Nach dem offiziellen Rücktritt des umstrittenen Ministerpräsidenten Ariel Henry ist in Haiti ein Übergangsrat vereidigt worden. "Mit der heutigen Zeremonie werden Ihnen die Geschicke der Nation und des Volkes übertragen", sagte der kommissarische Ministerpräsident Michel Patrick Boisvert den neun Ratsmitgliedern, acht Männern und einer Frau.

Das Gremium soll laut einem Dekret bis zur Amtseinführung eines neuen gewählten Präsidenten besondere präsidiale Befugnisse ausüben. Die Amtseinführung des neuen Staatschefs soll demnach bis spätestens 7. Februar 2026 geschehen.

Die US-Regierung begrüßte die Einsetzung des Übergangsrats. Mit der Vereidigung seiner Mitglieder sei ein "entscheidender Schritt auf dem Weg zu freien und fairen Wahlen" getan, sagte der Kommunikationsdirektor des Nationalen Sicherheitsrats, John Kirby. Um die Kapazitäten der haitianischen Polizei zu stärken, hätten die USA eine erste Lieferung mit Ausrüstung auf den Weg gebracht. Die USA seien weiterhin entschlossen, die Bemühungen um die Wiederherstellung von Sicherheit und Rechtsstaatlichkeit in Haiti zu unterstützen.

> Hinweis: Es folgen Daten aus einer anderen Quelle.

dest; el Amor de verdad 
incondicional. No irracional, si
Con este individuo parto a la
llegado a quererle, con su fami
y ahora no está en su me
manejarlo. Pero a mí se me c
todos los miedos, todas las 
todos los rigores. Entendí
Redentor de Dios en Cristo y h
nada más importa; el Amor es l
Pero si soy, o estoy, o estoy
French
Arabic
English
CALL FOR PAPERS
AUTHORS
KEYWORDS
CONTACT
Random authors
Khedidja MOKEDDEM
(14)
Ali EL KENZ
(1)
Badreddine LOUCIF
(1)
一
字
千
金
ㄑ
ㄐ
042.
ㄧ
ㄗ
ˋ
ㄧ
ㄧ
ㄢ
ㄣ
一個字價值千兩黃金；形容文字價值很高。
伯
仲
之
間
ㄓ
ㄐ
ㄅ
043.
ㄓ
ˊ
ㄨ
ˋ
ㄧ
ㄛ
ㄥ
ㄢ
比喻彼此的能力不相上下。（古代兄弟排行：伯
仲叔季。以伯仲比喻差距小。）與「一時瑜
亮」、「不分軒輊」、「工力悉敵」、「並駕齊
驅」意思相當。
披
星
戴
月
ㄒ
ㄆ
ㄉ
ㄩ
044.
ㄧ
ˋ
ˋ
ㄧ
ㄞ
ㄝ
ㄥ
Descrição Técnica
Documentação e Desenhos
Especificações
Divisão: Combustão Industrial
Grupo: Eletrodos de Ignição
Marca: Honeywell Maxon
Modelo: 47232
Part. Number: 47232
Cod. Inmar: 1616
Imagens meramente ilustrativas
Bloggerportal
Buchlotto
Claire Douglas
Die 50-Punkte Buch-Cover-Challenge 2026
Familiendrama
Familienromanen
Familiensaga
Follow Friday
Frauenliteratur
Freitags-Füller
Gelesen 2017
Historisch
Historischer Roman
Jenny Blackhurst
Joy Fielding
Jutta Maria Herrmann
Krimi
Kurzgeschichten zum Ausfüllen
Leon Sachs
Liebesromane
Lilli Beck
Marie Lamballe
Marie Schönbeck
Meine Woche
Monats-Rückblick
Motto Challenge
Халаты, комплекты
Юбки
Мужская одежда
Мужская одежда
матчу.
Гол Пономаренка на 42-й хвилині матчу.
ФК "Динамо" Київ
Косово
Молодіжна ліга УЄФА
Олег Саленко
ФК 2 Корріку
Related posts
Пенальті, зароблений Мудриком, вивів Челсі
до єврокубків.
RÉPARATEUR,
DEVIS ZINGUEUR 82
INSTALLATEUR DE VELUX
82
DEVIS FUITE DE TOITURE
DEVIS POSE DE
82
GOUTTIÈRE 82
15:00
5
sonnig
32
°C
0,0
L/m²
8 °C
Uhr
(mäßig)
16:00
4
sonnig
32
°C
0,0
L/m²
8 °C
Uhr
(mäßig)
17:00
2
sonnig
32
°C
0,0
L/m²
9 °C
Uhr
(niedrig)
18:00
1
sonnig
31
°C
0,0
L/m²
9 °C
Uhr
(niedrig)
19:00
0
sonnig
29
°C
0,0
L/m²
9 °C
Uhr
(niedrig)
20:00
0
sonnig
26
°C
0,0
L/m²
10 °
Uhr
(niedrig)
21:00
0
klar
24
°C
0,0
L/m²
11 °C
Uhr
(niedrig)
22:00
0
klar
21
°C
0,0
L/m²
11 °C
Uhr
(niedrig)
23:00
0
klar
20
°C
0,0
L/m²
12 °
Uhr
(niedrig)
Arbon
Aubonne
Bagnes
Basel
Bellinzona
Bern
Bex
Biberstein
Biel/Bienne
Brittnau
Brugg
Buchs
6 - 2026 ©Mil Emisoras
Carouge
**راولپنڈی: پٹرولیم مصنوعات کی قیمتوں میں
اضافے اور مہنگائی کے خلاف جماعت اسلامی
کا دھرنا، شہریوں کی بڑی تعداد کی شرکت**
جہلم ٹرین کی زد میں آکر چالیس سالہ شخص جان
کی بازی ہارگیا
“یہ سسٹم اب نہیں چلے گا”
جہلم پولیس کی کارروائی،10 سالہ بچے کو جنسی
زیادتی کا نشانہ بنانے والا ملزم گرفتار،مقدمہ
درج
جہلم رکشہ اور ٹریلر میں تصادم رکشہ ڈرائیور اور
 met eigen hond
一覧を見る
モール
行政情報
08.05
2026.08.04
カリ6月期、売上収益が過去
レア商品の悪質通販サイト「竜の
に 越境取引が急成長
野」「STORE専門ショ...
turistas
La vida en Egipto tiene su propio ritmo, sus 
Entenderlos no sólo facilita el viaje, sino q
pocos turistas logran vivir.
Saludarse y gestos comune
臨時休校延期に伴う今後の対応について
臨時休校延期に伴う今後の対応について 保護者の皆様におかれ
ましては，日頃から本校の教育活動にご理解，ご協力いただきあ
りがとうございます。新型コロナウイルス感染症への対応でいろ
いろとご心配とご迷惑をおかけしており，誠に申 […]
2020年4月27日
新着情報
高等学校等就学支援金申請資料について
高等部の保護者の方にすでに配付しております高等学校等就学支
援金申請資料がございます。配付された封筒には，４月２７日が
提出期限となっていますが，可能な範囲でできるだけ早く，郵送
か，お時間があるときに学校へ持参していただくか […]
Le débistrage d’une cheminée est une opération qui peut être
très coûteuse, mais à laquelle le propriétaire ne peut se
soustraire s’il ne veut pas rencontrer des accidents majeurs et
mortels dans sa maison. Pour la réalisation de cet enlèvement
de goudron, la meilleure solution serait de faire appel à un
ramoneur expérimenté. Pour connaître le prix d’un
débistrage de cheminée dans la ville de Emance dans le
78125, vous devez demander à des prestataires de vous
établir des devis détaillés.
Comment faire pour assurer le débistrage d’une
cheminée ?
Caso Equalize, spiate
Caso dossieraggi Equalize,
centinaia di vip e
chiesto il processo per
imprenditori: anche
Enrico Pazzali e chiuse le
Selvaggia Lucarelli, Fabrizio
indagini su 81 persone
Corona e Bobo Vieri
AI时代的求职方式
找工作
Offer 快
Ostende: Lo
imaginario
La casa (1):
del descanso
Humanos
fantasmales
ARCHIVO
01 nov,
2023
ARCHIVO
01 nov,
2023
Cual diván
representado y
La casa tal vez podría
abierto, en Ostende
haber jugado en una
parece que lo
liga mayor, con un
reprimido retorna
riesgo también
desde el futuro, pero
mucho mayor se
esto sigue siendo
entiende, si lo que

Schüsse während der Vereidigungszeremonie

Unklar ist allerdings, ob der Übergangsrat überhaupt in der Lage sein wird, seine Autorität gegenüber kriminellen Banden durchzusetzen, die inzwischen einen Großteil der Hauptstadt Port-au-Prince kontrollieren. Selbst während der Vereidigungszeremonie im Präsidentenpalast waren im Zentrum der Hauptstadt Schüsse automatischer Waffen zu hören.

In Haiti hat es bereits seit 2016 keine Wahlen mehr gegeben, seit der Ermordung von Jovenel Moïse im Jahr 2021 ist der Karibikstaat zudem ohne Präsident. Die Bandengewalt hat den Karibikstaat ins Chaos gestürzt. Die humanitäre Lage gilt als katastrophal, das UN-Kinderhilfswerk Unicef warnte zuletzt vor dem Hungertod Zehntausender Kinder.  

Wegen der Eskalation der Gewalt in Haiti ließen zahlreiche Länder ihre Diplomaten und Bürger aus Haiti ausfliegen. Zwischen Januar und März waren in Haiti mehr als 1.600 Menschen getötet worden. Nach UN-Schätzungen sind mehr als 360.000 Menschen auf der Flucht vor der Gewalt.